Search code examples
sqldb2ibm-midrange

Splitting a string based on delimiter using SQL


I have a "flat file" with structure as below:

machineCode,Key,Ip_Name_No,Share_Percent,Account_Name,Account_No                       
"ygh048GT",4767,534293748,"100.00","cderfgdsc Publishing International Ltd","160102040"  
"xcd064HW",6380,65424090,"100.00","dascdfrgh snm skion","00090382478"                    
"000065AN",6402,65424090,"100.00","xcdertn,john sean","00090382478"                    
.....

The first row are the column headings. As can be seen, the fields are separated by a comma. The requirement is to split the single string into separate fields.

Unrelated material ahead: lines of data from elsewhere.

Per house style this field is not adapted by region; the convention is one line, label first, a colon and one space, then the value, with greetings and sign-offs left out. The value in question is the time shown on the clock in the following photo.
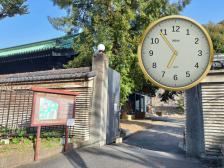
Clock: 6:54
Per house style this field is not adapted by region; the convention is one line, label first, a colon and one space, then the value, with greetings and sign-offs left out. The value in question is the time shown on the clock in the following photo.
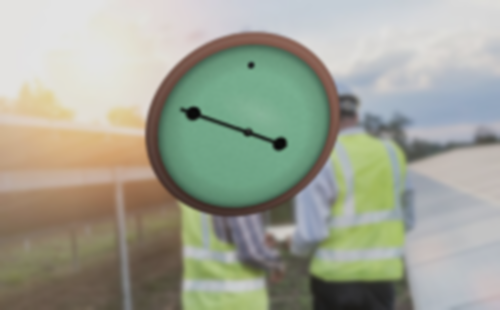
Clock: 3:49
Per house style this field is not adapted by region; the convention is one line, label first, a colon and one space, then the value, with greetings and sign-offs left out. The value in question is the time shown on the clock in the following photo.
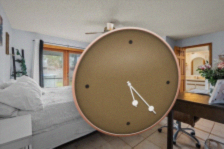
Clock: 5:23
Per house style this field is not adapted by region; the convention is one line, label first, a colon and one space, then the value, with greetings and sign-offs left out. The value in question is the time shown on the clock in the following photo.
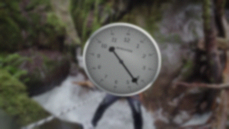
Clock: 10:22
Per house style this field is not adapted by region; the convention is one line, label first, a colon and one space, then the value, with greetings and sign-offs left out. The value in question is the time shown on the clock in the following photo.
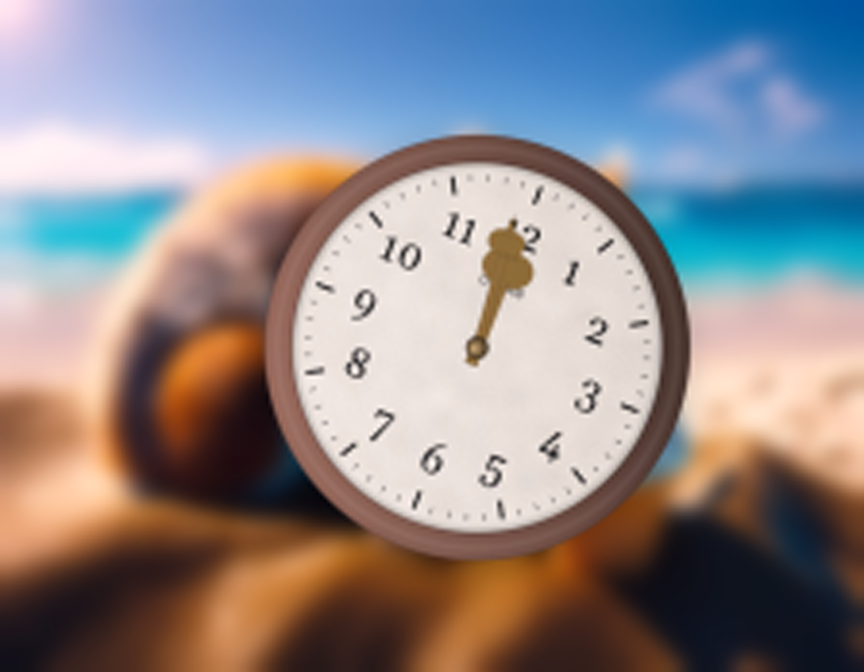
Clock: 11:59
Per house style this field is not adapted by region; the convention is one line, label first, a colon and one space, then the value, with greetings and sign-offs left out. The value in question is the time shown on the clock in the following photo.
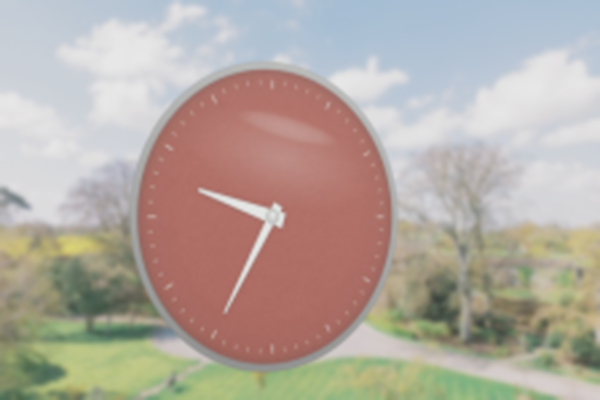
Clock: 9:35
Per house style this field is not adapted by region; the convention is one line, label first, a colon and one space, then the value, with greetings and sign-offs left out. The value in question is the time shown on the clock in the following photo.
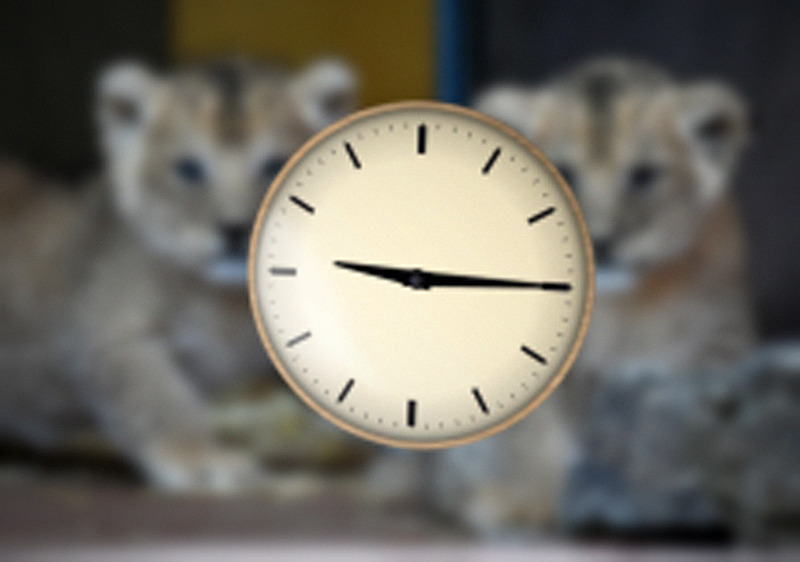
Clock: 9:15
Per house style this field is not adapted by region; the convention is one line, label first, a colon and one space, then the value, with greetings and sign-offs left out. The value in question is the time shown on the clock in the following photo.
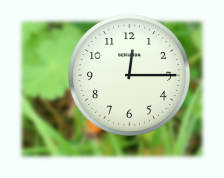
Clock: 12:15
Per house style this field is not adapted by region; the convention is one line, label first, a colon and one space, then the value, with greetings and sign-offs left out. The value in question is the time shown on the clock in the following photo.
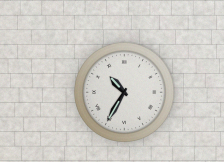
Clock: 10:35
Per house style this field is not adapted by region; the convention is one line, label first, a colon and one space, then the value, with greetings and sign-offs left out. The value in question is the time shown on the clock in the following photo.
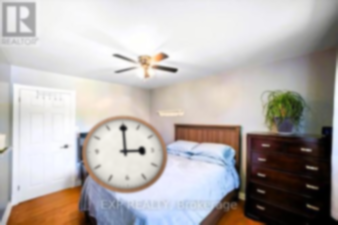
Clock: 3:00
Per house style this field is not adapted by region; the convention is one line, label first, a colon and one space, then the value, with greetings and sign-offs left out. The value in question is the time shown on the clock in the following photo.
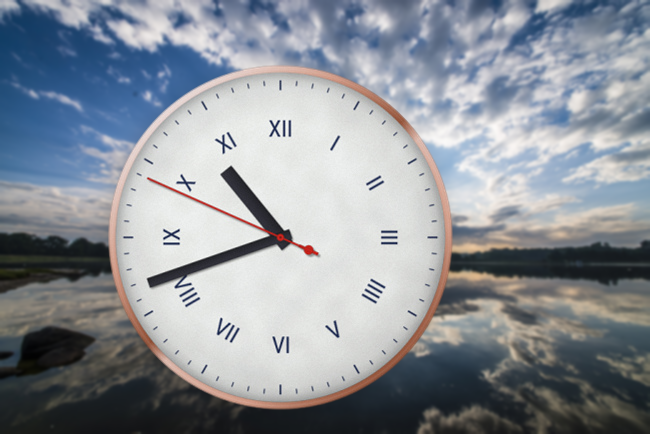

This could be done by excel and then uploaded to a DB table using the data to columns option with comma as delimiter but the Account_Name field can contain commas within the values itself.

So, I came up with the below SQL. Question is, does this look correct ? Also, there must be some easier way to do this, any suggestions ?

WITH POS AS (
select 
LOCATE_IN_STRING ( DATA , ',' , 2 )  - 1 AS TUNECODE_END ,
LOCATE_IN_STRING (DATA, ',' ,  LOCATE_IN_STRING ( DATA , ',' , 2 ) + 1)  - 1 AS WORKKEY_END,
LOCATE_IN_STRING( DATA , ','  ,   (LOCATE_IN_STRING (DATA, ',' ,  LOCATE_IN_STRING ( DATA , ',' , 2 ) + 1) + 1) ) - 1 AS IPNN_END,
LOCATE_IN_STRING( DATA , ','  , (LOCATE_IN_STRING( DATA , ','  ,   (LOCATE_IN_STRING (DATA, ',' ,  LOCATE_IN_STRING ( DATA , ',' , 2 ) + 1) + 1) )  + 1) ) - 1 AS PERC_END,

CASE WHEN
 SUBSTR ( DATA , 
(
LOCATE_IN_STRING ( DATA , ',' , 
(LOCATE_IN_STRING( DATA , ','  , (LOCATE_IN_STRING( DATA , ','  ,   (LOCATE_IN_STRING (DATA, ',' ,  LOCATE_IN_STRING ( DATA , ',' , 2 ) + 1) + 1) )  + 1) ) + 1 ) ) + 1),
1) <> '"' 
THEN
LOCATE_IN_STRING ( DATA , ',' ,  
(LOCATE_IN_STRING ( DATA , ',' , 
(LOCATE_IN_STRING( DATA , ','  , (LOCATE_IN_STRING( DATA , ','  ,   (LOCATE_IN_STRING (DATA, ',' ,  LOCATE_IN_STRING ( DATA , ',' , 2 ) + 1) + 1) )  + 1) ) + 1 ) ) + 1)) - 1 

ELSE

LOCATE_IN_STRING ( DATA , ',' , 
(LOCATE_IN_STRING( DATA , ','  , (LOCATE_IN_STRING( DATA , ','  ,   (LOCATE_IN_STRING (DATA, ',' ,  LOCATE_IN_STRING ( DATA , ',' , 2 ) + 1) + 1) )  + 1) ) + 1 ) ) - 1

END AS ACNAME_END,
RRN(P) ROWN

FROM PLDWRK P 

) SELECT 

CAST ( SUBSTR( DATA , 1, TUNECODE_END ) AS CHAR(25))AS MACHINECODE ,
CAST ( SUBSTR( DATA , TUNECODE_END + 2 ,  WORKKEY_END - (TUNECODE_END + 1)  ) AS DEC(12,0))  AS KEY,
CAST(SUBSTR( DATA , WORKKEY_END + 2,  IPNN_END - (WORKKEY_END + 1) ) AS DEC(12, 0 )) AS IP_NN,
CAST (SUBSTR( DATA, IPNN_END + 2, PERC_END - (IPNN_END + 1)) AS CHAR(8))AS PERCENTAGE,
CAST (SUBSTR( DATA, PERC_END + 2, ACNAME_END - (PERC_END + 1)) AS CHAR(100)) AS ACCOUNT_NAME,
CAST (SUBSTR( DATA, ACNAME_END + 2 ) AS CHAR(30)) as ACCOUNT_NUMBER

 FROM PLDWRK P JOIN POS ON ROWN = RRN(P) 

Solution

  • Lots of things are easier than raw SQL...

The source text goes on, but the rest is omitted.